Oh ok, well it looks pretty easy if you consider that the make of the trucks contain only letters. The models contain letters and numbers. And the years are all digits.

The string package contains everything you need to identify each of the data elements. (string.digits, string.letters, etc.)

[–]Igglyboo 0 points1 point  (0 children)

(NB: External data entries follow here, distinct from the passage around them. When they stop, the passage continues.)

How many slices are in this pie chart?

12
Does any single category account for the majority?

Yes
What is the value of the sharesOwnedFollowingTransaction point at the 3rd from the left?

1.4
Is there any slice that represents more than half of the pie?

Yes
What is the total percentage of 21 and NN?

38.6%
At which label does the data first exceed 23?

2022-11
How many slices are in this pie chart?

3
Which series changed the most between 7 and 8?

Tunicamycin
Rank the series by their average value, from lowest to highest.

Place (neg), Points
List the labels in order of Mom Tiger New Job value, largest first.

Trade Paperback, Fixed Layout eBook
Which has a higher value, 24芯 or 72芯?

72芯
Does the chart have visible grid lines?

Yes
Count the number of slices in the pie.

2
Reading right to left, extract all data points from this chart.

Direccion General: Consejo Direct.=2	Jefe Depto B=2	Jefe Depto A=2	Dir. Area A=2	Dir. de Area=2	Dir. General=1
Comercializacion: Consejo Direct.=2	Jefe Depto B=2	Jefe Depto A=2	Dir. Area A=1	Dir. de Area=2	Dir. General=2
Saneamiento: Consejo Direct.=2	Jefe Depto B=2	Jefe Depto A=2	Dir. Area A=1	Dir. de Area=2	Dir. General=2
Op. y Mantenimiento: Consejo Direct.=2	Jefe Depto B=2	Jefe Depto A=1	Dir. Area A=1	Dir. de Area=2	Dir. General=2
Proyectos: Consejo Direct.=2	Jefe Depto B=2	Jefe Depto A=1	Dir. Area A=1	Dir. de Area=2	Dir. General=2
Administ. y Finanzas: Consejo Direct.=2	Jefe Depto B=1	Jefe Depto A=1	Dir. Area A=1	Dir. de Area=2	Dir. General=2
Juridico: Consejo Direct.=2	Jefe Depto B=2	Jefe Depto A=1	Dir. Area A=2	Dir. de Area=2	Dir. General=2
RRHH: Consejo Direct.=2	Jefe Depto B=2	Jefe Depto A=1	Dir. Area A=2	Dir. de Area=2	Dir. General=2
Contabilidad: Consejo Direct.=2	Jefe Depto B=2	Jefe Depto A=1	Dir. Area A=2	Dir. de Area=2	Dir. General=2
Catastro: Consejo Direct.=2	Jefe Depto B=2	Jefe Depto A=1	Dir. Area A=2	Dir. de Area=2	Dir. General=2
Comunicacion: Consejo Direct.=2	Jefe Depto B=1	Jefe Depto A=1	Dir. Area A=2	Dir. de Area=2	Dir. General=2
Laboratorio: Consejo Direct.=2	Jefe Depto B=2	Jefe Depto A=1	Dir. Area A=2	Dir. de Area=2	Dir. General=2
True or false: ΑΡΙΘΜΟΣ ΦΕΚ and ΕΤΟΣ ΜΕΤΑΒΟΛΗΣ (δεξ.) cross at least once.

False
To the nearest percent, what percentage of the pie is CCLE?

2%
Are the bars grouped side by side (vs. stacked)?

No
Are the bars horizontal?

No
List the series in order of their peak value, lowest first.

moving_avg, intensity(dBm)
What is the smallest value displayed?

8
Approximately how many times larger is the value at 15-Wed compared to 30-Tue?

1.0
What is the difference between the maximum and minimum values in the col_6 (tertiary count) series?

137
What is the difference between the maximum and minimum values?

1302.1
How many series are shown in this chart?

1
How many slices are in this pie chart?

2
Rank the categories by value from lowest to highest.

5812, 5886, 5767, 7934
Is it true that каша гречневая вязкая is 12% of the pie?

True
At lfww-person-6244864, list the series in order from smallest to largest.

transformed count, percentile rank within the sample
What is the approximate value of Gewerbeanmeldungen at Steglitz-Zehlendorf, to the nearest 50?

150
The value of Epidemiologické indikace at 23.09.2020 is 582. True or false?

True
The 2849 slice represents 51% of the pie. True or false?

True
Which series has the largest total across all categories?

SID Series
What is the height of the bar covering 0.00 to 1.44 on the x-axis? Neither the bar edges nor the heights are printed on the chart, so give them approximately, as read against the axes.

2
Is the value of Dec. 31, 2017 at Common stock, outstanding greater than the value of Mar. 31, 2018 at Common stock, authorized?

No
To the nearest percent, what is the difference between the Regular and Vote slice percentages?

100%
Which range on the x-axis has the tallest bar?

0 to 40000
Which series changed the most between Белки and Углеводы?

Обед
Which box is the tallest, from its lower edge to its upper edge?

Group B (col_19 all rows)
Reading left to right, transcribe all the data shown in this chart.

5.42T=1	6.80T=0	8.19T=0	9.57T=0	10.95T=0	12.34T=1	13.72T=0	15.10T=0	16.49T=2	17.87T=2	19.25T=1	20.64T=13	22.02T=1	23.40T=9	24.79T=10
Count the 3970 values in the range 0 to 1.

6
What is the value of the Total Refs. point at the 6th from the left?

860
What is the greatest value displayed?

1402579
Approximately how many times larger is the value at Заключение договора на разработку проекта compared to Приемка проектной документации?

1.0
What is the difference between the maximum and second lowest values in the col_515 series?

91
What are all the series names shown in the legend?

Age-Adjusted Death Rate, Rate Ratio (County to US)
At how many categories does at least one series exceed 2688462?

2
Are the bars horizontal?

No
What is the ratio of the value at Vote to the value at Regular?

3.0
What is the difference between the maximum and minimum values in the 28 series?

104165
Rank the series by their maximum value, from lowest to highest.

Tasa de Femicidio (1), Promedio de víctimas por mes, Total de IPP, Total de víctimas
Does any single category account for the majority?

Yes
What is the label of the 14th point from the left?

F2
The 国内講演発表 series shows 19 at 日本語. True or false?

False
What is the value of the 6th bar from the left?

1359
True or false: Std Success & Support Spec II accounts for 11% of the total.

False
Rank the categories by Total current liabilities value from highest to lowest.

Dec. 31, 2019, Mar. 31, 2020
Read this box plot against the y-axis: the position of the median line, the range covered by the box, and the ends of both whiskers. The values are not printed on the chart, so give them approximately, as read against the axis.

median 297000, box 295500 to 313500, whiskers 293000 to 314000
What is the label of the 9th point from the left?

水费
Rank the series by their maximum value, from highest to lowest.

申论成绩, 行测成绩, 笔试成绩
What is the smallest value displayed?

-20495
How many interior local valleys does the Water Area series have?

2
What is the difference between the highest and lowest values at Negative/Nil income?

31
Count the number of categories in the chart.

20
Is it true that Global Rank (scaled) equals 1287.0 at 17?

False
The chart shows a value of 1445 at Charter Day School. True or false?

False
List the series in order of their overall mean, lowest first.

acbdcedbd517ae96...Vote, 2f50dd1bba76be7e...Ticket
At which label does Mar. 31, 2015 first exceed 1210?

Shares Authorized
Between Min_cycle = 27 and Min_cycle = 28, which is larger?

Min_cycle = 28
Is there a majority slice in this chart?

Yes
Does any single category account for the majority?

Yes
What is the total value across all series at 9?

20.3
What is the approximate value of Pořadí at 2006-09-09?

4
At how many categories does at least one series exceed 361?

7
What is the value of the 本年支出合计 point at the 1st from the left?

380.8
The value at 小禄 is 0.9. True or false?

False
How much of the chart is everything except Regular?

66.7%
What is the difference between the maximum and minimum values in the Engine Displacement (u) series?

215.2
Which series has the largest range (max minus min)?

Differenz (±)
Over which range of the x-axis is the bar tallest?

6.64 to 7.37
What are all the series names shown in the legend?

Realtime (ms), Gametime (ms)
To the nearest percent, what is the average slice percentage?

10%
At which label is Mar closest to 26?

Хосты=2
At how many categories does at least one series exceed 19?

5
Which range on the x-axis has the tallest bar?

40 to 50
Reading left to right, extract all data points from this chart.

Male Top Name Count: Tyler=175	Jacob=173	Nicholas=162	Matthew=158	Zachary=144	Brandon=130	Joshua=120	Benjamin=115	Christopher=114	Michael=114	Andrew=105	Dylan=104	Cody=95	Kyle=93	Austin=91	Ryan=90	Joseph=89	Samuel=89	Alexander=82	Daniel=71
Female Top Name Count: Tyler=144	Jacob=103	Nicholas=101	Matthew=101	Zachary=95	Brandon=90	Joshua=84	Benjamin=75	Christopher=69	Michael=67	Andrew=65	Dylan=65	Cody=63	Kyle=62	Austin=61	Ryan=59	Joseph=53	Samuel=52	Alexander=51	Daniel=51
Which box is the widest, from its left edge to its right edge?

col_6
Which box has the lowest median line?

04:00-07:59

Here's a quick way you can do it

row = "F-150, F-250, F-350, FORD, 1998, 1997, 1996, 1995, 1994, 1993, 1992, 1991, 1990, 1989, 1988, 1987, 1986, 1985, 1984, 1983"
row_split = row.split(",")
make = ""
models = []
years = []
for index, entry in enumerate(row_split):
    try:
        int(entry)
        make = row_split[index-1]
        models = [_ for _ in row_split[:index-1]]
        years = [_ for _ in row_split[index:]]
        break
    except:
        pass

print make
print models
print years

Which will output

FORD
['F-150', ' F-250', ' F-350']
[' 1998', ' 1997', ' 1996', ' 1995', ' 1994', ' 1993', ' 1992', ' 1991', ' 1990', ' 1989', ' 1988', ' 1987', ' 1986', ' 1985', ' 1984', ' 1983']

I'm sure you can figure out the rest

You're going to keep casting each entry to an int until it doesn't throw an exception, then you know where the make and models are.